Saying that this is a crawler is a bit exaggerated, but the name is just right, so I added the word "simple" in front to show that
This is a castrated crawler, it can be used simply or played with.
The company recently has a new business to capture the data of competing products. After reading the capture system written by a previous classmate, there are certain problems.
The rules are too strong, whether it is scalability or versatility. The surface is a little weak. The previous system had to make a list,
and then crawl from this list. There was no concept of depth, which was a flaw for crawlers. Therefore, I decided to make a
slightly more general crawler, add the concept of depth, and improve the scalability and generality.
We have agreed here that the content to be processed (may be URL, user name, etc.) we will call it entity.
Considering scalability, the concept of queue is adopted here. All entities to be processed are stored in the queue. Each time it is processed,
takes out an entity from the queue. After the processing is completed, Store and store the newly captured entities in the queue. Of course, here
also needs to be stored and deduplicated, and queued and deduplicated to prevent the processor from doing useless work.
+--------+ +-----------+ +----------+ | entity | | enqueue | | result | | list | | uniq list | | uniq list| | | | | | | | | | | | | | | | | | | | | | | | | +--------+ +-----------+ +----------+
When each entity enters the queueEnqueues and requeues
Set the enqueue entity flag to one and no longer enter the queue. When the
entity is processed, the result data is obtained , after processing the result data, mark the result verses such as result data reorder list
, of course
, you can also do update processing here, and the code can be compatible.

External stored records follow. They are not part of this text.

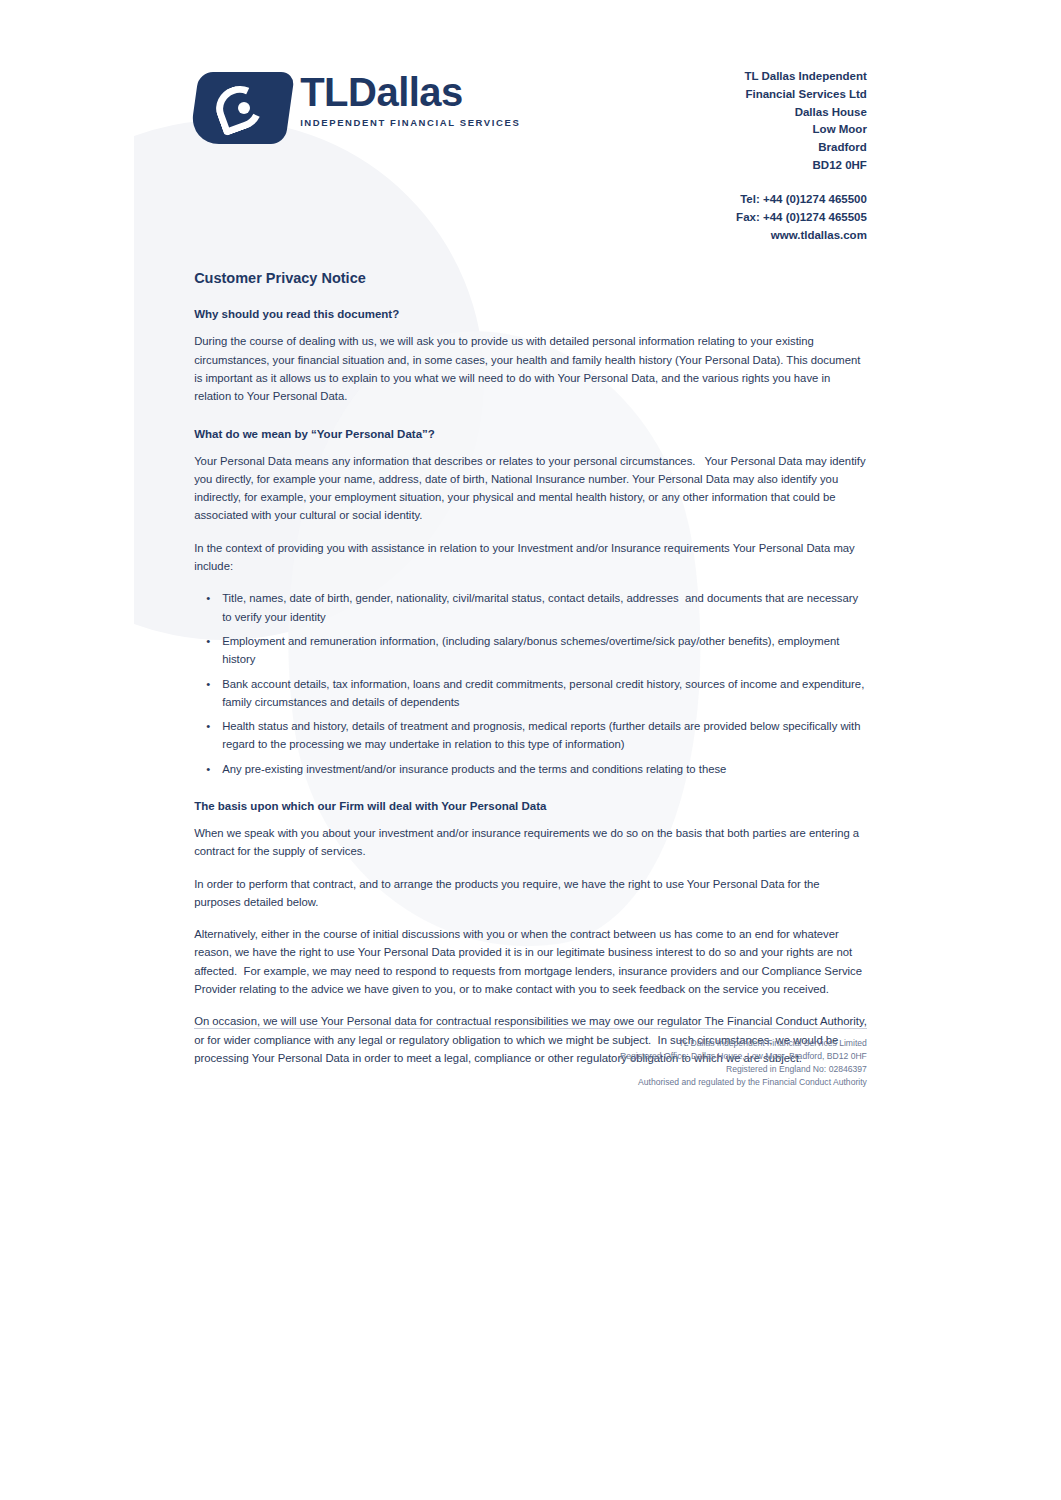TLDallas
Independent Financial Services
TL Dallas Independent
Financial Services Ltd
Dallas House
Low Moor
Bradford
BD12 0HF
Tel: +44 (0)1274 465500
Fax: +44 (0)1274 465505
www.tldallas.com
Customer Privacy Notice
Why should you read this document?
During the course of dealing with us, we will ask you to provide us with detailed personal information relating to your existing circumstances, your financial situation and, in some cases, your health and family health history (Your Personal Data). This document is important as it allows us to explain to you what we will need to do with Your Personal Data, and the various rights you have in relation to Your Personal Data.
What do we mean by “Your Personal Data”?
Your Personal Data means any information that describes or relates to your personal circumstances. Your Personal Data may identify you directly, for example your name, address, date of birth, National Insurance number. Your Personal Data may also identify you indirectly, for example, your employment situation, your physical and mental health history, or any other information that could be associated with your cultural or social identity.
In the context of providing you with assistance in relation to your Investment and/or Insurance requirements Your Personal Data may include:
Title, names, date of birth, gender, nationality, civil/marital status, contact details, addresses and documents that are necessary to verify your identity
Employment and remuneration information, (including salary/bonus schemes/overtime/sick pay/other benefits), employment history
Bank account details, tax information, loans and credit commitments, personal credit history, sources of income and expenditure, family circumstances and details of dependents
Health status and history, details of treatment and prognosis, medical reports (further details are provided below specifically with regard to the processing we may undertake in relation to this type of information)
Any pre-existing investment/and/or insurance products and the terms and conditions relating to these
The basis upon which our Firm will deal with Your Personal Data
When we speak with you about your investment and/or insurance requirements we do so on the basis that both parties are entering a contract for the supply of services.
In order to perform that contract, and to arrange the products you require, we have the right to use Your Personal Data for the purposes detailed below.
Alternatively, either in the course of initial discussions with you or when the contract between us has come to an end for whatever reason, we have the right to use Your Personal Data provided it is in our legitimate business interest to do so and your rights are not affected. For example, we may need to respond to requests from mortgage lenders, insurance providers and our Compliance Service Provider relating to the advice we have given to you, or to make contact with you to seek feedback on the service you received.
On occasion, we will use Your Personal data for contractual responsibilities we may owe our regulator The Financial Conduct Authority, or for wider compliance with any legal or regulatory obligation to which we might be subject. In such circumstances, we would be processing Your Personal Data in order to meet a legal, compliance or other regulatory obligation to which we are subject.
TL Dallas Independent Financial Services Limited
Registered Office: Dallas House, Low Moor, Bradford, BD12 0HF
Registered in England No: 02846397
Authorised and regulated by the Financial Conduct Authority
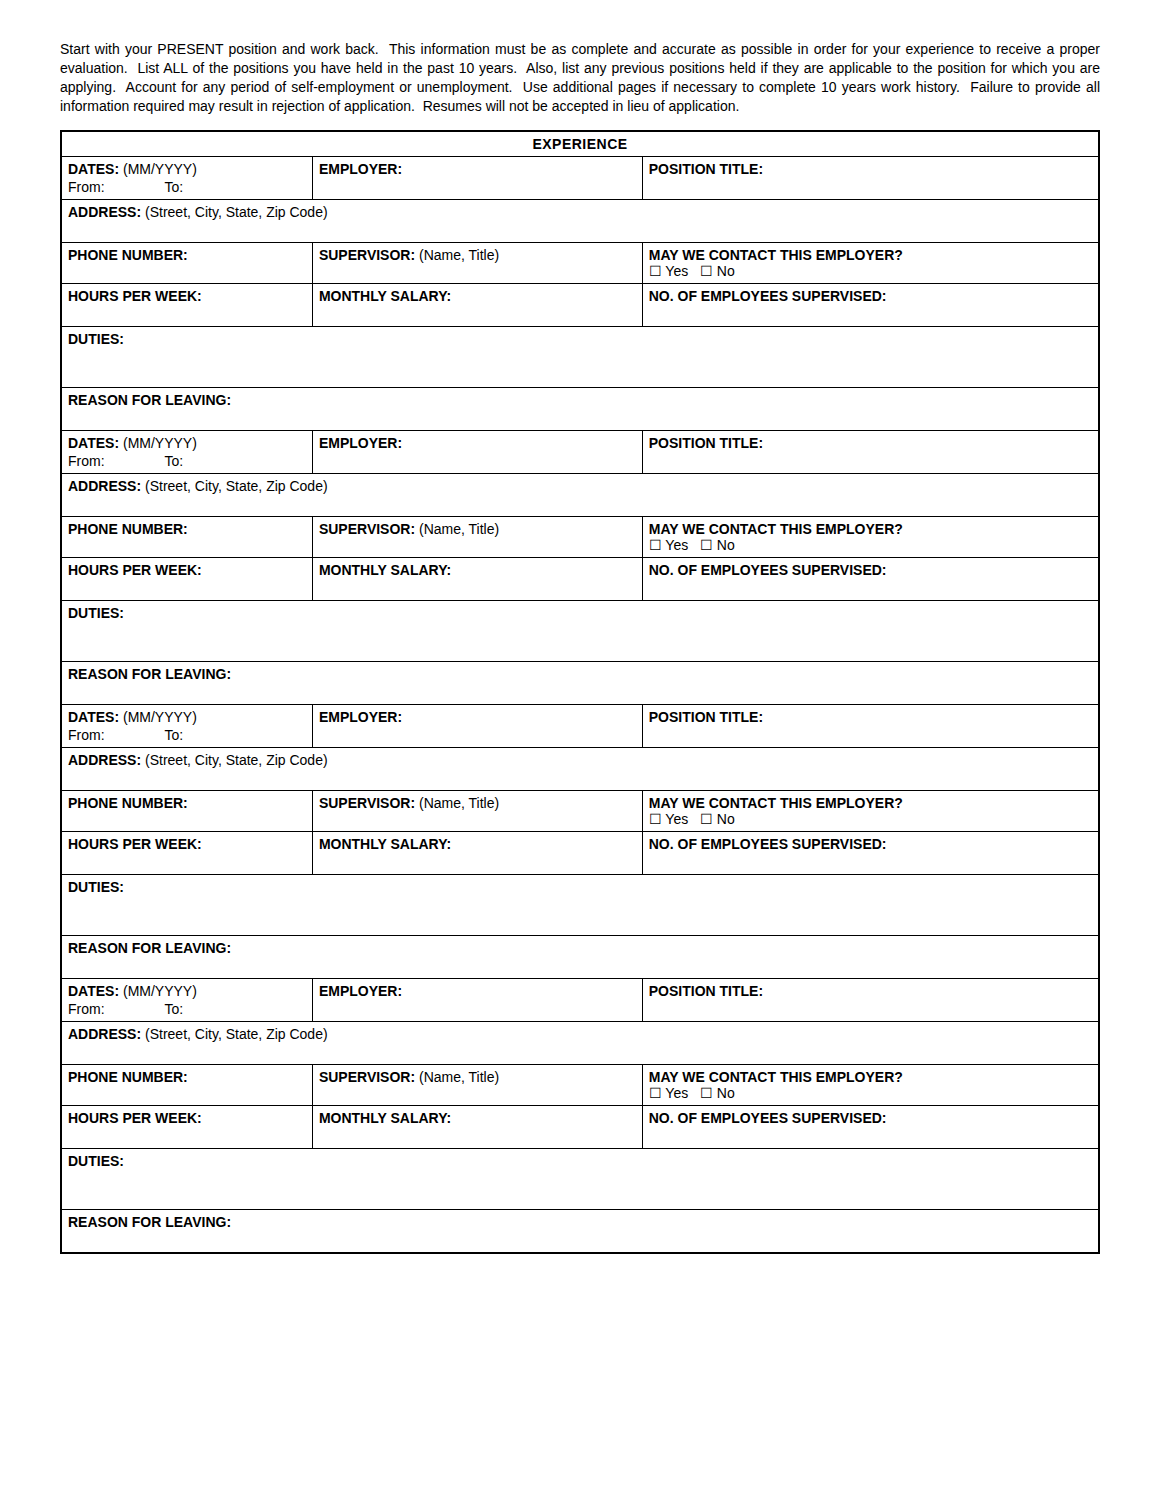Start with your PRESENT position and work back. This information must be as complete and accurate as possible in order for your experience to receive a proper evaluation. List ALL of the positions you have held in the past 10 years. Also, list any previous positions held if they are applicable to the position for which you are applying. Account for any period of self-employment or unemployment. Use additional pages if necessary to complete 10 years work history. Failure to provide all information required may result in rejection of application. Resumes will not be accepted in lieu of application.
| EXPERIENCE |
| --- |
| DATES: (MM/YYYY) From: To: | EMPLOYER: | POSITION TITLE: |
| ADDRESS: (Street, City, State, Zip Code) |
| PHONE NUMBER: | SUPERVISOR: (Name, Title) | MAY WE CONTACT THIS EMPLOYER? ☐ Yes ☐ No |
| HOURS PER WEEK: | MONTHLY SALARY: | NO. OF EMPLOYEES SUPERVISED: |
| DUTIES: |
| REASON FOR LEAVING: |
| DATES: (MM/YYYY) From: To: | EMPLOYER: | POSITION TITLE: |
| ADDRESS: (Street, City, State, Zip Code) |
| PHONE NUMBER: | SUPERVISOR: (Name, Title) | MAY WE CONTACT THIS EMPLOYER? ☐ Yes ☐ No |
| HOURS PER WEEK: | MONTHLY SALARY: | NO. OF EMPLOYEES SUPERVISED: |
| DUTIES: |
| REASON FOR LEAVING: |
| DATES: (MM/YYYY) From: To: | EMPLOYER: | POSITION TITLE: |
| ADDRESS: (Street, City, State, Zip Code) |
| PHONE NUMBER: | SUPERVISOR: (Name, Title) | MAY WE CONTACT THIS EMPLOYER? ☐ Yes ☐ No |
| HOURS PER WEEK: | MONTHLY SALARY: | NO. OF EMPLOYEES SUPERVISED: |
| DUTIES: |
| REASON FOR LEAVING: |
| DATES: (MM/YYYY) From: To: | EMPLOYER: | POSITION TITLE: |
| ADDRESS: (Street, City, State, Zip Code) |
| PHONE NUMBER: | SUPERVISOR: (Name, Title) | MAY WE CONTACT THIS EMPLOYER? ☐ Yes ☐ No |
| HOURS PER WEEK: | MONTHLY SALARY: | NO. OF EMPLOYEES SUPERVISED: |
| DUTIES: |
| REASON FOR LEAVING: |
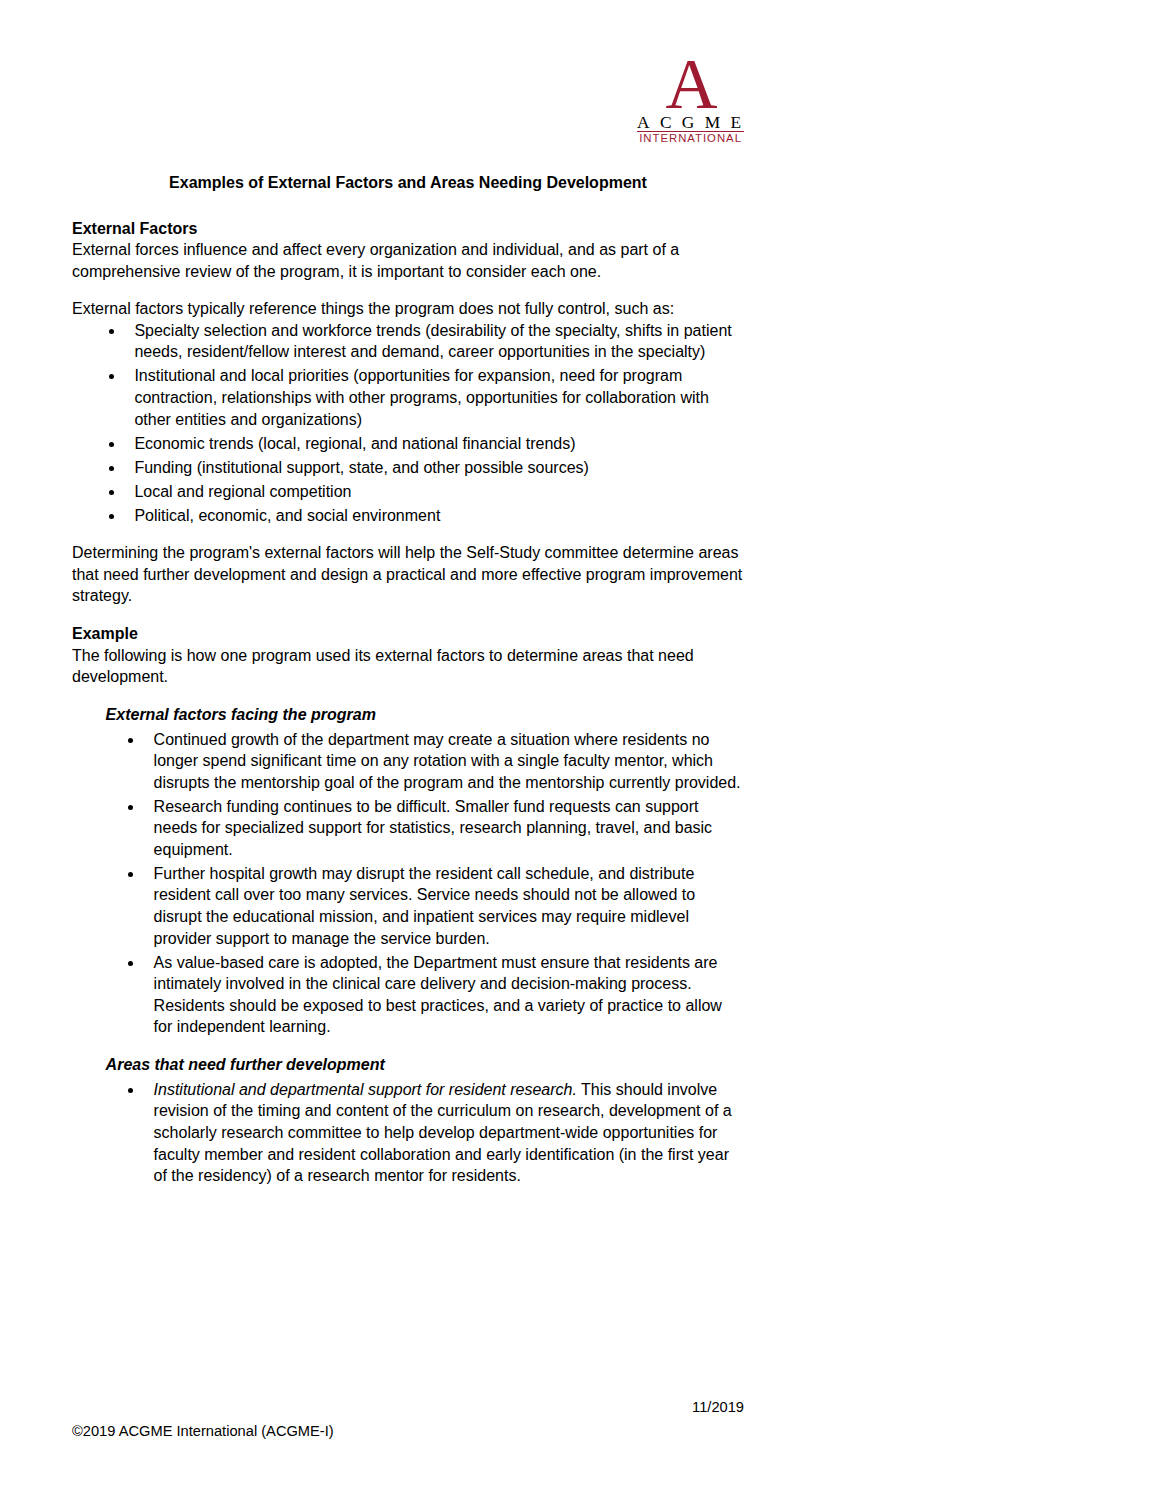A A C G M E INTERNATIONAL
Examples of External Factors and Areas Needing Development
External Factors
External forces influence and affect every organization and individual, and as part of a comprehensive review of the program, it is important to consider each one.
External factors typically reference things the program does not fully control, such as:
Specialty selection and workforce trends (desirability of the specialty, shifts in patient needs, resident/fellow interest and demand, career opportunities in the specialty)
Institutional and local priorities (opportunities for expansion, need for program contraction, relationships with other programs, opportunities for collaboration with other entities and organizations)
Economic trends (local, regional, and national financial trends)
Funding (institutional support, state, and other possible sources)
Local and regional competition
Political, economic, and social environment
Determining the program's external factors will help the Self-Study committee determine areas that need further development and design a practical and more effective program improvement strategy.
Example
The following is how one program used its external factors to determine areas that need development.
External factors facing the program
Continued growth of the department may create a situation where residents no longer spend significant time on any rotation with a single faculty mentor, which disrupts the mentorship goal of the program and the mentorship currently provided.
Research funding continues to be difficult. Smaller fund requests can support needs for specialized support for statistics, research planning, travel, and basic equipment.
Further hospital growth may disrupt the resident call schedule, and distribute resident call over too many services. Service needs should not be allowed to disrupt the educational mission, and inpatient services may require midlevel provider support to manage the service burden.
As value-based care is adopted, the Department must ensure that residents are intimately involved in the clinical care delivery and decision-making process. Residents should be exposed to best practices, and a variety of practice to allow for independent learning.
Areas that need further development
Institutional and departmental support for resident research. This should involve revision of the timing and content of the curriculum on research, development of a scholarly research committee to help develop department-wide opportunities for faculty member and resident collaboration and early identification (in the first year of the residency) of a research mentor for residents.
11/2019
©2019 ACGME International (ACGME-I)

+-------+ | 开始 | +---+---+ | v +-------+ enqueue deep为1的实体 | init |--------------------------------> +---+---+ set 已经入过队列 flag | v +---------+ empty queue +------+ +------>| dequeue +------------->| 结束 | | +----+----+ +------+ | | | | | | | v | +---------------+ enqueue deep为deep+1的实体 | | handle entity |------------------------------> | +-------+-------+ set 已经入过队列 flag | | | | | v | +---------------+ set 已经处理过结果 flag | | handle result |--------------------------> | +-------+-------+ | | +------------+
In order to crawl some websites, the most feared thing is to block the IP. Have you ever blocked the IP? The agent can only hehehe. Therefore, crawling
strategy is still very important.
Before crawling, you can search the Internet for relevant information about the website to be crawled, see if anyone has crawled it before, and absorb their experience. Then I have to carefully analyze the website requests myself to see if their website requests will bring special parameters? Not logged in
Status
Will there be related cookie? Finally, I tried to set a capture frequency as high as possible. If you must log in to the website to be crawled, you can register a batch of accounts, then simulate a successful login, and request in turn.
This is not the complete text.